Are You Required to Report a HIPAA Breach?

The Health Insurance Portability and Accountability Act, also known as HIPAA, creates a number of rules which some parties may find difficult to implement and follow completely correctly, prompting some to question whether it is required to report all HIPAA rule breaches. This may be especially common among organizations that were not covered by HIPAA rules previously or with agencies or institutions that have not experienced breaches.

HIPAA rules must be followed by HIPAA covered entities such as insurance companies or health clinics and their staff. HIPAA was implemented to facilitate operations acts such as transferring patient information between institutions while also requiring that many security features and policies be in place to ensure the privacy of patient data.

The majority of HIPAA covered entities should be aware of how to handle breaches and their obligations under HIPAA in this regard. HIPAA breach notifications must be issued if certain circumstances are met, for example if unencrypted patient data is lost or stolen through a hack or a misplaced portable device. Publishing these notifications is very important in order to remain HIPAA compliant. Parties that do not send notifications when they are required face the possibility of having large fines imposed on them. To avoid his situation and to offer a brief reminder of the main points, below we will discuss the HIPAA Breach Notification Requirements.

An overview of HIPAA Breach Notification Requirements

The various obligations of covered entities are set forth in the HIPAA Breach Notification Rule – 45 CFR §§ 164.400-414. This part of the law calls on HIPAA covered entities and their business associates to report any incident where the confidentiality of electronic protected health information (ePHI) or physical copies of documents or records is breached. In this case, a breach means acquisition, use, access, or disclosure of PHI other than in a way that is allowed under HIPAA.

Breaches may also occur when unauthorized employees or others access records, whether this be done by accident, through improper disclosure, by exposing PHI, or through so-called ransomware attacks. There are some exceptions to this however; if the data that is breached is encrypted and the encryption key remains secure; “any unintentional acquisition, access, or use of protected health information by a workforce member or person acting under the authority of a covered entity or a business associate, if such acquisition, access, or use was made in good faith and within the scope of authority and does not result in further use or disclosure”; inadvertent disclosures between two members of staff that are authorized to access the information; or when disclosures occur in cases where there is a good faith belief that the person who made the disclosure would not have been able to retain it.

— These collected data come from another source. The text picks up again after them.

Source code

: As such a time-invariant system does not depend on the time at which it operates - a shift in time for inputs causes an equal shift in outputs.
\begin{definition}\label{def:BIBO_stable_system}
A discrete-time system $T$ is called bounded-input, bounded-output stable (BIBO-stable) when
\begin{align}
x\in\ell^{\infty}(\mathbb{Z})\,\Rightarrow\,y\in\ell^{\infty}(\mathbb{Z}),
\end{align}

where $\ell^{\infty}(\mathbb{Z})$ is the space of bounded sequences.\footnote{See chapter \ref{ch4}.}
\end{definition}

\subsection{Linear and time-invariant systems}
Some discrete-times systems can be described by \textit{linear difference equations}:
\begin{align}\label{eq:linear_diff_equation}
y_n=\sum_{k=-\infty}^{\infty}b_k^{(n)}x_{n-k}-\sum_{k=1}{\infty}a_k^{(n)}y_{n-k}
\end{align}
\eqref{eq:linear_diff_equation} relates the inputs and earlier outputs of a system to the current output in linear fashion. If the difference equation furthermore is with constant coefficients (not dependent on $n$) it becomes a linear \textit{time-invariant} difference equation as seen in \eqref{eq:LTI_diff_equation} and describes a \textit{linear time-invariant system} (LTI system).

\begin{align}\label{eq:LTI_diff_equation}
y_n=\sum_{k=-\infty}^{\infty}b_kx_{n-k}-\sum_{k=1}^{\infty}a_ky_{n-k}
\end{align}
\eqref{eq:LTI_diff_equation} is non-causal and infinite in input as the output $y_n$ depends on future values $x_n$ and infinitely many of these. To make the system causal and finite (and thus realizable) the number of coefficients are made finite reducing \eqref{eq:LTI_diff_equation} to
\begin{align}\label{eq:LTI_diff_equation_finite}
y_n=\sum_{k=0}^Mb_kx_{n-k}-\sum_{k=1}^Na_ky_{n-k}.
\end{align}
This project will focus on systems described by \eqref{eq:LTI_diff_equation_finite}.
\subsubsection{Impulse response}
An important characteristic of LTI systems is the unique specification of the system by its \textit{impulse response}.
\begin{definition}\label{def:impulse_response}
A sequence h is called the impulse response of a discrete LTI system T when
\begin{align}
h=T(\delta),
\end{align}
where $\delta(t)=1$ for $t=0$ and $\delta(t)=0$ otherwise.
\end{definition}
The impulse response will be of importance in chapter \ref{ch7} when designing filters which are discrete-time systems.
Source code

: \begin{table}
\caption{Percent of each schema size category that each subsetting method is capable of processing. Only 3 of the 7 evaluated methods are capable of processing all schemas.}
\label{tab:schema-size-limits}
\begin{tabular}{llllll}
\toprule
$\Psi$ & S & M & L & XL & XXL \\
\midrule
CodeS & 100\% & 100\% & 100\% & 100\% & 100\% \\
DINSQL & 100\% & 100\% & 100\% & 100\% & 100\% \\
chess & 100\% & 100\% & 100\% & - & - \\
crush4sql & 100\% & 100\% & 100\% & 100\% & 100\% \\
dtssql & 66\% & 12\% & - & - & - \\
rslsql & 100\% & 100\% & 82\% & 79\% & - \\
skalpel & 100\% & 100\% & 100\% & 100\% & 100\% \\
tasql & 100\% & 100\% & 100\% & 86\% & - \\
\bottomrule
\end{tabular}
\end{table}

If a notifiable breach does occur, then there are some requirements as to how this should be carried out. Individuals that are impacted or possibly impacted should be made aware by breach notification letters within 60 days of the discovery of a breach unless law enforcement have asked for a delay. The letters should be sent as soon as this delay request has expired in these events. The Department of Health and Human Services must also be notified – within 60 days in events where over 500 people are affected or within 60 days of the end of the calendar year of the event in cases where fewer than 500 people were affected – i.e. before early March of the next year. Larger breaches also must be notified to the media within in 60 days. If 10 or more impacted people cannot be contacted and notified, a link to a notice must be prominently displayed on the entity’s website.